Luar biasa, Satuan Lalu Lintas Polres Lahat mendapatkan apresiasi dari Menteri Koordinator Bidang Infrastruktur Dr.H Agus Harimurti Yudhoyono, M.S.C.,M.P.A.,MA. atas ungkap kasus kejahatan lalu lintas yang mengakibatkan ambruknya Jembatan Muara Lawai Kecamatan Merapi Timur, Kabupaten Lahat.
Apresiasi ini disampaikan AHY pada kunjungan kerjanya ke Sumatera Selatan khususnya pada acara rapat koordinasi bebas kendaraan lebih dimensi lebih muatan bersama di Ruang Rapat Lantai 2 Gedung Presisi Polda Sumsel, Selasa (10/2/2026)
Dalam bimbingan dan arahannya, Dr.H Agus Harimurti Yudhoyono, M.S.C.,M.P.A.,MA atau yang akrab disapa AHY menyampaikan apresiasi dan ungkapan terimakasih atas kinerja dan kolaborasi yang baik antara Polda Sumsel melalui Ditlantas dan Polres Lahat melalui Satlantas. Ia mendukung penuh penegakkan hukum dan penertiban kendaraan yang melampaui batas muatan dan batas dimensi.

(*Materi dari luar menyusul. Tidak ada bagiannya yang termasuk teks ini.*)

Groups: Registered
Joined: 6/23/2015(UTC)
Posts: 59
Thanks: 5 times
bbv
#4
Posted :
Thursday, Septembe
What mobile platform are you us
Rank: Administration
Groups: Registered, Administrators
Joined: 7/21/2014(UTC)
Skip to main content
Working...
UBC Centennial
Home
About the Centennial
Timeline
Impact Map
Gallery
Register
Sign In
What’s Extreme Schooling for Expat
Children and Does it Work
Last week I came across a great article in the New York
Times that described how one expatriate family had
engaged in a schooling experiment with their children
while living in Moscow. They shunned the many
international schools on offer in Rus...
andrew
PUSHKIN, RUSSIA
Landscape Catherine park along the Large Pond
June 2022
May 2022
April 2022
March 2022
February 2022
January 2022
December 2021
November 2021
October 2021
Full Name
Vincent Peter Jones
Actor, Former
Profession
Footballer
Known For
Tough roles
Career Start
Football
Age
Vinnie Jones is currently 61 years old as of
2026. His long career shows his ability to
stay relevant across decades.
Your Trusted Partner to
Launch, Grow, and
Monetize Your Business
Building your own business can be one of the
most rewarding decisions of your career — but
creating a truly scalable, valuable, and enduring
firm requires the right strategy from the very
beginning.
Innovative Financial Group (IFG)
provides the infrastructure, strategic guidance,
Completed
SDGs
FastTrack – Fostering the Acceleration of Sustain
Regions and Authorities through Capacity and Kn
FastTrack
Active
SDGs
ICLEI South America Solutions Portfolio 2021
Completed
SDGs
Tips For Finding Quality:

“Kita telah mengawal issue ODOL ini sejak 1 tahun yang lalu, setiap tahun ada 20 ribu orang yang meninggal dan 1,5 % akibat odol. Sangat setuju jika seluruh instansi yang terkait untuk berkolaborasi mencegah kegiatan kendaraan over dimension dan over loading,” jelas AHY.
Dirinya juga menekankan upaya untuk mewujudkan 0 ODOL sebagai target di tahun 2027. “Kita tetapkan Pada tanggal 01 Januari 2027 adalah zero over dimension over loading di seluruh Indonesia, maka hasil dari Rakor kita hari ini akan saya evaluasi dan saya tularkan kepada Polda, Polres dan Dishub yang lain”, pungkasnya.

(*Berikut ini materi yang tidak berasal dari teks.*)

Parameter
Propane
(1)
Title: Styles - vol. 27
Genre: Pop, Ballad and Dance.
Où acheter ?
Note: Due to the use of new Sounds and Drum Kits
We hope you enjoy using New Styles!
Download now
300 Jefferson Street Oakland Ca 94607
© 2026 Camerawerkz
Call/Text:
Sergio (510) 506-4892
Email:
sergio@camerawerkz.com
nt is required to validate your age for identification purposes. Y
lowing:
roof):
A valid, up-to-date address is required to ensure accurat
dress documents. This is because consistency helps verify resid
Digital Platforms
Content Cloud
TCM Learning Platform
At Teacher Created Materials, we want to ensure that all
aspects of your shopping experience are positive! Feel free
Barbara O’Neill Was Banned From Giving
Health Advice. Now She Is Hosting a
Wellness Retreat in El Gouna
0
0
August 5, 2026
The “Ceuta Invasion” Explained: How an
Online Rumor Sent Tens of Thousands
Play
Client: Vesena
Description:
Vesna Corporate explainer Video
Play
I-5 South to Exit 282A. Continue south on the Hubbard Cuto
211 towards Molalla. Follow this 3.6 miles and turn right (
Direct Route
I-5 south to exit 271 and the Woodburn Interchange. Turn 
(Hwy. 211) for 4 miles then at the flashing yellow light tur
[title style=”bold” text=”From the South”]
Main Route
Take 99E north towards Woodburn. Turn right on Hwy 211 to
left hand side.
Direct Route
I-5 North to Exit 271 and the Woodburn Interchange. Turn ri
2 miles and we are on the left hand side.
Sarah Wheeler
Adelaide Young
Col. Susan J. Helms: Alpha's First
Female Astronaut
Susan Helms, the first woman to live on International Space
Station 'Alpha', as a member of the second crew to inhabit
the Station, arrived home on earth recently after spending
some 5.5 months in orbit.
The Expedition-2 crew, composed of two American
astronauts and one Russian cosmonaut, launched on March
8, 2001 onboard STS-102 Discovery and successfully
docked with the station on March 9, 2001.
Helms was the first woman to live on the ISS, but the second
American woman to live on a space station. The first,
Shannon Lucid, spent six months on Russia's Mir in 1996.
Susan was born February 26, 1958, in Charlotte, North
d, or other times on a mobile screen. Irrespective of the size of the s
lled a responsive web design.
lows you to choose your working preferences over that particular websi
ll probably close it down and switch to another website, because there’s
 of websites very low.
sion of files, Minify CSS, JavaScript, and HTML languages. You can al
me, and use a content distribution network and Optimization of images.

Sementara itu, Wakapolda Sumsel Brigjen Pol. Rony Samtana, S.I.K., M.T.C.P. menyatakan bahwa Polda Sumsel mendukung penuh dalam penindakan odol secara humanis serta melibatkan instansi yang lain guna meningkatkan kamseltibcarlantas yang aman dan kondusif.
“Dirlantas dan jajaran telah berhasil melakukan Penanganan kasus over dimensi dan over loading khusus nya didaerah Lahat provinsi sumsel yang mengakibatkan jembatan ambruk sudah selesai P21 semua pada tanggal 6 Februari 2026,” ujarnya.

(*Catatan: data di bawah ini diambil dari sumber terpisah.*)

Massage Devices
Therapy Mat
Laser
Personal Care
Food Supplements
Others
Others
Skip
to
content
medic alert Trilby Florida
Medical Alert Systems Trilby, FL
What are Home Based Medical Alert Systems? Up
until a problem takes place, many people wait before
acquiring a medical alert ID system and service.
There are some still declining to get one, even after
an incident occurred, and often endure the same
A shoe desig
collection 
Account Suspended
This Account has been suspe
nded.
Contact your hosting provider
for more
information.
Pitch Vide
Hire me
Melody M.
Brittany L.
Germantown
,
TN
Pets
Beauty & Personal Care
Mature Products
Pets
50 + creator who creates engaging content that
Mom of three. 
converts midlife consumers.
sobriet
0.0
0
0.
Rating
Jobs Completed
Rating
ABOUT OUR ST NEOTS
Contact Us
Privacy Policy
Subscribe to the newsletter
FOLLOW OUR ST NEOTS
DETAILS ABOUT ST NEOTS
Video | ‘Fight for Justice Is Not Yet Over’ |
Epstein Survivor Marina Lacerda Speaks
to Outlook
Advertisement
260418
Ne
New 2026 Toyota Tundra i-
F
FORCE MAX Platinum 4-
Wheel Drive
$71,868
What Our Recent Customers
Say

Kapolres Lahat AKBP Novi Edyanto, S.I.K., M.I.K mengaku bangga atas apresiasi yang disampaikan oleh Menteri Koordinator Bidang Infrastruktur Dr.H Agus Harimurti Yudhoyono, M.S.C.,M.P.A.,MA. pada rapat yang khusus membahas tentang pelanggaran lalu lintas oleh Kendaraan over dimensi dan over loading tersebut.